_Task instructions_
Give back only the lines in the records below from the one with "right wrist: (516, 269, -11)" to the one with "right knee: (880, 500, 20)", both inclusive, word for word.
##### Entries provided #####
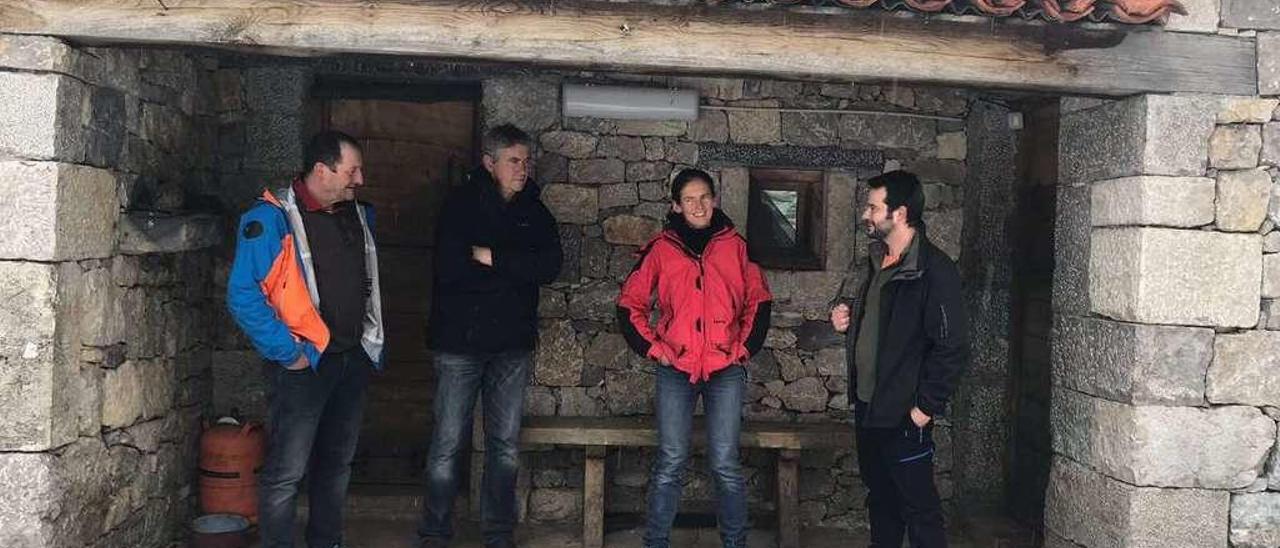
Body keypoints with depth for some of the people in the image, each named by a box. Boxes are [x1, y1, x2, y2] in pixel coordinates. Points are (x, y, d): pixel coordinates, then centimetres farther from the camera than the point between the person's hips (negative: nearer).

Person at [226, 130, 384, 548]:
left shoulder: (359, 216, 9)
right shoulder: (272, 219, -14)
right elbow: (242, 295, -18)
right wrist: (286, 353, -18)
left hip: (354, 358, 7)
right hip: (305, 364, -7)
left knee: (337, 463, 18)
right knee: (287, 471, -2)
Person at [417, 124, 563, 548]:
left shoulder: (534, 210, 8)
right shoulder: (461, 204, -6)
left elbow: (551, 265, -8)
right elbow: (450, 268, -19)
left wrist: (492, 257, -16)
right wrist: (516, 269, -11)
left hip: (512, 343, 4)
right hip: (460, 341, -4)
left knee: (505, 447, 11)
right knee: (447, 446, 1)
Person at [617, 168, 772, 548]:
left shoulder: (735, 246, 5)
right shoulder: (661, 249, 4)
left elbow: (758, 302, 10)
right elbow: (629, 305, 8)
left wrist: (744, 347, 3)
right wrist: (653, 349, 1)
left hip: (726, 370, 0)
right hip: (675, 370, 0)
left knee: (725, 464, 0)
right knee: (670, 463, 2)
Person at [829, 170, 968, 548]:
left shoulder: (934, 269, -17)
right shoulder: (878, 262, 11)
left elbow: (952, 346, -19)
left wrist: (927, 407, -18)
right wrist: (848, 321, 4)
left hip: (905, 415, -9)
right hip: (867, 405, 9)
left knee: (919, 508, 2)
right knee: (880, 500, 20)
#####
##### Entries provided #####
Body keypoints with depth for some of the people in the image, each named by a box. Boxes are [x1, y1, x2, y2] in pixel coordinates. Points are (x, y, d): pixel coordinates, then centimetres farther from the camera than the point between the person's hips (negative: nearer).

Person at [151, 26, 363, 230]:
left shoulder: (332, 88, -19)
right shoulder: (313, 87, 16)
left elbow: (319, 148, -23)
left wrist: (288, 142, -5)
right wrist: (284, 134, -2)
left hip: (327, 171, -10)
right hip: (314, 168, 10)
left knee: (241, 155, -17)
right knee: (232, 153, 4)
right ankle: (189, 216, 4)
#####
##### Entries provided #####
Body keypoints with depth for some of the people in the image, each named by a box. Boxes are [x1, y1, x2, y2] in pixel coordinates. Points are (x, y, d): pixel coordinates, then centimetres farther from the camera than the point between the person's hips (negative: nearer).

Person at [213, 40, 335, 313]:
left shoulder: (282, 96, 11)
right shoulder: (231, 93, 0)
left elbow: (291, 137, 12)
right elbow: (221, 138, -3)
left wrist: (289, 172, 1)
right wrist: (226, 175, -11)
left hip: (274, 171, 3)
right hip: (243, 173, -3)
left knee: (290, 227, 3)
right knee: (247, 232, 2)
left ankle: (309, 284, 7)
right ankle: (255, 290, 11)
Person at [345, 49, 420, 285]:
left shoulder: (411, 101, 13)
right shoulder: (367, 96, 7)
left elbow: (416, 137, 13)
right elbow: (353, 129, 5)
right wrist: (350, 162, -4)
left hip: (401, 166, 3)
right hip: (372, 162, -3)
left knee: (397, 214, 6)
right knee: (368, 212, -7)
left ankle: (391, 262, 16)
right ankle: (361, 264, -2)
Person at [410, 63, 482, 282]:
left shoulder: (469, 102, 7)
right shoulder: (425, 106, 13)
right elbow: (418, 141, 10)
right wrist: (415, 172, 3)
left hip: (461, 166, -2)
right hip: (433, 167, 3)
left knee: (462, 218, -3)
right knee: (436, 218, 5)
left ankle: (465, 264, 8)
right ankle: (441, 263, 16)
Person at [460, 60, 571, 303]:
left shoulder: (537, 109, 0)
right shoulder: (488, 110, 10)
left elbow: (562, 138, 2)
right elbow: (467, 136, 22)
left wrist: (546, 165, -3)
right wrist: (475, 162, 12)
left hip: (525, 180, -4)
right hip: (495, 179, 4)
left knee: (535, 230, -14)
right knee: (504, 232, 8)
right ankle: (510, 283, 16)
#####
_Answer to the exercise_
right wrist: (516, 269, -11)
left hip: (512, 343, 4)
right hip: (460, 341, -4)
left knee: (505, 447, 11)
right knee: (447, 446, 1)
Person at [617, 168, 772, 548]:
left shoulder: (735, 246, 5)
right shoulder: (661, 249, 4)
left elbow: (758, 302, 10)
right elbow: (629, 305, 8)
left wrist: (744, 347, 3)
right wrist: (653, 349, 1)
left hip: (726, 370, 0)
right hip: (675, 370, 0)
left knee: (725, 464, 0)
right knee: (670, 463, 2)
Person at [829, 170, 968, 548]:
left shoulder: (934, 269, -17)
right shoulder: (878, 262, 11)
left elbow: (952, 346, -19)
left wrist: (927, 407, -18)
right wrist: (848, 321, 4)
left hip: (905, 415, -9)
right hip: (867, 405, 9)
left knee: (919, 508, 2)
right knee: (880, 500, 20)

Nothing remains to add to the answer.